Suppose that $G$ has odd order and $y^2=x^2$. We first show that $y$ and $x$ commute. Then letting $\alpha$ be the element such that $x \in \langle \alpha \rangle$, note that $x^2$ and thus $y^2$ is in $\langle \alpha \rangle$. Let $q$ be the order of $\langle \alpha \rangle$, then $q$ is odd, and $y^{2 \left \lceil \frac{q}{2} \right\rceil} = y^{q+1} = y^qy = y$. So , as $y^2$ is in $\langle \alpha \rangle$ and $(y^2)k = y$ for some positive integer $k$, it follows that $y$ is in $\langle \alpha \rangle$ too. Since $x$ and $y$ are in the same cyclic group namely $\langle \alpha \rangle$ they must commute. So here as well $x^{-1}y$ is not $e$ and $(x^{-1}y)^2= x^{-2}y^2$. Finish as above.

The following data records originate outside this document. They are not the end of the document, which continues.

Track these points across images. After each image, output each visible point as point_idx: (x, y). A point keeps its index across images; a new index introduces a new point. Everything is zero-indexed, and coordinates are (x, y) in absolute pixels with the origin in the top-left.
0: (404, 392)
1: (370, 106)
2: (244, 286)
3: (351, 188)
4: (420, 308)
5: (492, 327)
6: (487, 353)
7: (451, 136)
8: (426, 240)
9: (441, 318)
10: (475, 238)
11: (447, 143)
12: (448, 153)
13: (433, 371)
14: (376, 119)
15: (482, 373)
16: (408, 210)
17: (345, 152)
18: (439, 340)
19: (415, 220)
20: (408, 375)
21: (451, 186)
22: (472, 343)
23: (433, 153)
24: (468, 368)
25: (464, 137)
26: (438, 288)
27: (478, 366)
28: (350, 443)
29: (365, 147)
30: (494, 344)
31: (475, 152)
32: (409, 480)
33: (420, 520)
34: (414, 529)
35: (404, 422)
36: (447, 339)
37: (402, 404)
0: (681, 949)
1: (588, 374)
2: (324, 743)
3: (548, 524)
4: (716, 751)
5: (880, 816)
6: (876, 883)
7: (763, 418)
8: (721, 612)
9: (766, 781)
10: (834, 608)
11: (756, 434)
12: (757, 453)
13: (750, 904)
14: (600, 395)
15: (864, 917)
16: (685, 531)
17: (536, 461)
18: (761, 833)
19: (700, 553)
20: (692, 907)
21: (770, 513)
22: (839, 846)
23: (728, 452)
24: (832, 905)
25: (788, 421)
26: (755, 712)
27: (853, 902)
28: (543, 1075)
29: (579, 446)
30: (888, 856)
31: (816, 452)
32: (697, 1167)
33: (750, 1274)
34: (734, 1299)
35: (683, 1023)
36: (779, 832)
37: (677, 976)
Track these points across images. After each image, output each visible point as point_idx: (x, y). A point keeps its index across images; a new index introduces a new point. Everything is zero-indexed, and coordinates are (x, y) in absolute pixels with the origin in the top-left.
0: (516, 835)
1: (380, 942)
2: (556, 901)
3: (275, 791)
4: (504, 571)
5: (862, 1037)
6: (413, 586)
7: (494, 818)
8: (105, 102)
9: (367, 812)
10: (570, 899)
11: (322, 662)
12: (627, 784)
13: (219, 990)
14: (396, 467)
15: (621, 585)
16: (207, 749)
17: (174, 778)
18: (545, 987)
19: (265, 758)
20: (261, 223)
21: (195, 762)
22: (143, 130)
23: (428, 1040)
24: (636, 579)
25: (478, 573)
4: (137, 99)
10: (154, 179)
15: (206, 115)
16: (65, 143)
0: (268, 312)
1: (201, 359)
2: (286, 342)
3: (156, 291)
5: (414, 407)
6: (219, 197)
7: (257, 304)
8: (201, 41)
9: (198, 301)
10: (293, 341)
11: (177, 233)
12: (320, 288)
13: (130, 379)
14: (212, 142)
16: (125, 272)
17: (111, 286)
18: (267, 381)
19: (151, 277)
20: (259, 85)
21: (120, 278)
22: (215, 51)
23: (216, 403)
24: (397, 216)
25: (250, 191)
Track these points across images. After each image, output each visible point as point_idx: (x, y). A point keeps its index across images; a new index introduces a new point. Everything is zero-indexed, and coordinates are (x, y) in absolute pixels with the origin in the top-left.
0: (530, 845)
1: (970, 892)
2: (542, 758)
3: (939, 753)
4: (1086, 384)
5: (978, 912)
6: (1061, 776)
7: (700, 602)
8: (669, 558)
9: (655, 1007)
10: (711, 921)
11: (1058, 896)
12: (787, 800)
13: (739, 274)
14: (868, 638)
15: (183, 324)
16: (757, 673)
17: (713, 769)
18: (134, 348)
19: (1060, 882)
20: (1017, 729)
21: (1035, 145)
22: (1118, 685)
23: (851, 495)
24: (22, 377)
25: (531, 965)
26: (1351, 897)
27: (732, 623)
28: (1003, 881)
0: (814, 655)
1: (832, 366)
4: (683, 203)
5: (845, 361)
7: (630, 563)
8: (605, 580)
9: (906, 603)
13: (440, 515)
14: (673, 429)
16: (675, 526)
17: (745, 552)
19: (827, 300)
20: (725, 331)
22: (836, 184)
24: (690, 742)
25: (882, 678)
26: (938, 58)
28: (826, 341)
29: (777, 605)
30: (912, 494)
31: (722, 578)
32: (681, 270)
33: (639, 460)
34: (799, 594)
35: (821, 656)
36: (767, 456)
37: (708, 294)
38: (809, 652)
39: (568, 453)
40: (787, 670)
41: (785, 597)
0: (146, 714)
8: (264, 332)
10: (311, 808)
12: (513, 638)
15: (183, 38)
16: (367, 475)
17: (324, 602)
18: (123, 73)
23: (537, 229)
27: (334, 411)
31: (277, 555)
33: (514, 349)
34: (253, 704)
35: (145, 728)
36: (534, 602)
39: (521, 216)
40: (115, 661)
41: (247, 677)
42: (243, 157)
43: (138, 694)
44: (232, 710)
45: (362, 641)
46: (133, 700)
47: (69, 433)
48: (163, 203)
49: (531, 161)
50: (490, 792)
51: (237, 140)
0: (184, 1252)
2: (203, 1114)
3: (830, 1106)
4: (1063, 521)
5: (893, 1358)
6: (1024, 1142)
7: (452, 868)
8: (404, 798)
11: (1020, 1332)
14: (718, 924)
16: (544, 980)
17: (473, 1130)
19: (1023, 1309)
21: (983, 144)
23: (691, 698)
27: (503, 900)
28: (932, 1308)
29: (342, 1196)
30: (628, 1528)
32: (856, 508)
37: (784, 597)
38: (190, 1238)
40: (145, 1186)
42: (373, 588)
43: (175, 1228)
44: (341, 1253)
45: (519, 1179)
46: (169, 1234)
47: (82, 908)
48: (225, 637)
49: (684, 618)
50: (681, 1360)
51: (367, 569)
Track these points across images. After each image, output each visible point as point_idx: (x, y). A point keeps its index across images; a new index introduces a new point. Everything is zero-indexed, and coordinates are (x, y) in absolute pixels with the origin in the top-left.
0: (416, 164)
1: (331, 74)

Meanwhile, if $G$ has even order, then whether $G$ is abelian or not, there is an element $y \in G$ such that $y \not = e$ yet $y^2=e$. If G is a group of even order, prove it has an element $a \neq e$ satisfying $a^2 = e$. . Again, finish as above.

Solution 2:

Hints:

You have $x^{2l}=x^{2m}$, where $x$ has order $2k+1$. Try raising both sides to the power of $k$.

For the other direction, if $x$ has order $2k$, can you write down two things which square to the identity?